I still own it. The ashtray is lighter than it appears at a glance. The whale’s body is shaped like a candy dish, with no nod to cetacean biology, finned and tailed more like a flounder than a whale. The gaping mouth and cynical, exhausted eye suggest endurance and discomfort more than appetite. Jonah, on the other hand, looks indignant if not malicious, the prayers he recites from his open Bible obviously a pretext for his obnoxious occupation of the whale’s interior. He would not have fit through the mouth unless he had wriggled and writhed and groped his way in—anyway, what creature would desire this severe and gristly prophet in its craw? A few scattered fishbones seem to offer evidence of Jonah’s diet more than the whale’s. These bones are then echoed by the whale’s own bones, which form Jonah’s backdrop, his headquarters. The whale’s attitude suggests: When will this be over? Jonah is given top billing, true to the legend. After their fateful three days together, it will be Jonah’s story we follow, not the whale’s. Yet there is nothing memorable, really, about Jonah, except for their time together. He will dine out on that story for the rest of his life.

I do not know who made the ashtray. In the sixties my mother worked for a jeweler named Conrad, on MacDougal Street, and I associate the ashtray with her stories of Conrad and his shop. But really it was that she loved the ashtray. Also that because of its innate communal function, its place as a hub for long evenings of smoking and talk, it seemed an emblem of her life beyond the unit of our family—the constellation of old and fascinating friends she boasted, and the new ones she regularly attracted to her dinner table. Her adult life was one in which I was usually at least partly included, to a degree that would be seen as a fault by the standards of contemporary parenting. I liked to listen to the talk.

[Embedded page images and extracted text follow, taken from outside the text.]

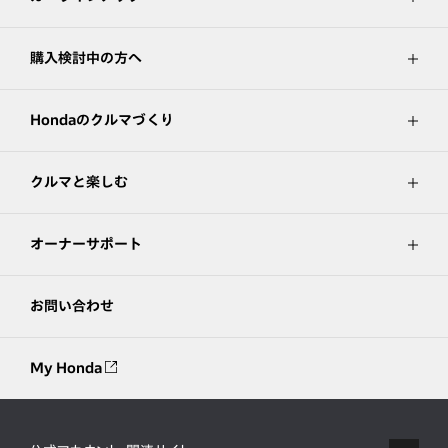
購入検討中の方へ
Hondaのクルマづくり
クルマと楽しむ
オーナーサポート
お問い合わせ
My Honda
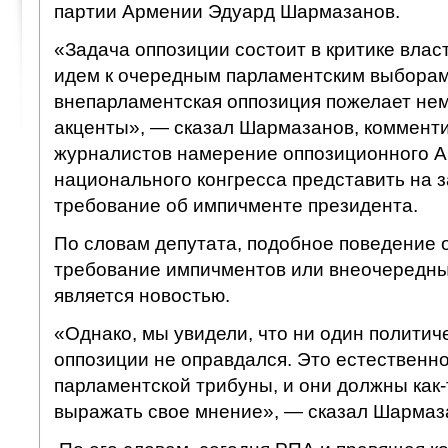
партии Армении Эдуард Шармазанов.
«Задача оппозиции состоит в критике влас
идем к очередным парламентским выборам.
внепарламентская оппозиция пожелает нем
акценты», — сказал Шармазанов, комменти
журналистов намерение оппозиционного А
национального конгресса представить на 
требование об импичменте президента.
По словам депутата, подобное поведение 
требование импичментов или внеочередны
является новостью.
«Однако, мы увидели, что ни один политич
оппозиции не оправдался. Это естественно,
парламентской трибуны, и они должны как-
выражать свое мнение», — сказал Шармаз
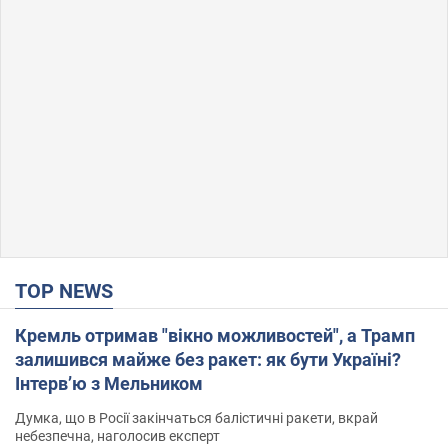
TOP NEWS
Кремль отримав "вікно можливостей", а Трамп
залишився майже без ракет: як бути Україні?
Інтерв’ю з Мельником
Думка, що в Росії закінчаться балістичні ракети, вкрай
небезпечна, наголосив експерт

Once, at age eleven, I sat in a circle of her friends around the Jonah and the Whale ashtray as a joint was being passed around. It was handed to me by one of her daring friends, as if to provoke her. I’ll always remember how she wordlessly conveyed to me with her glance that this was my decision. I passed it on. (A year or so later I’d help myself to some of her pot brownies, but I wasn’t ready to smoke in front of her.)

My mother died of cancer in her thirties, and I never became a smoker of cigarettes. I keep the Jonah and the Whale ashtray in an obvious place, on a shelf near my writing desk, and clean, the way I seldom if ever saw it when I was a child. Like so many things, it hides in plain sight. When I am visited by smokers and they ask whether I have an ashtray, I offer it, but no one has ever assumed its use without being directed to it. Without a heap of Marlboro butts resting in its center, the thing reverts to being an artwork, its function sublimated in its peculiar specificity. I have to shove it back into the action.

Jonathan Lethem is is the author of Brooklyn Crime Novel and twelve other novels. A Different Kind of Tension: New and Selected Stories will be published in the fall by Ecco.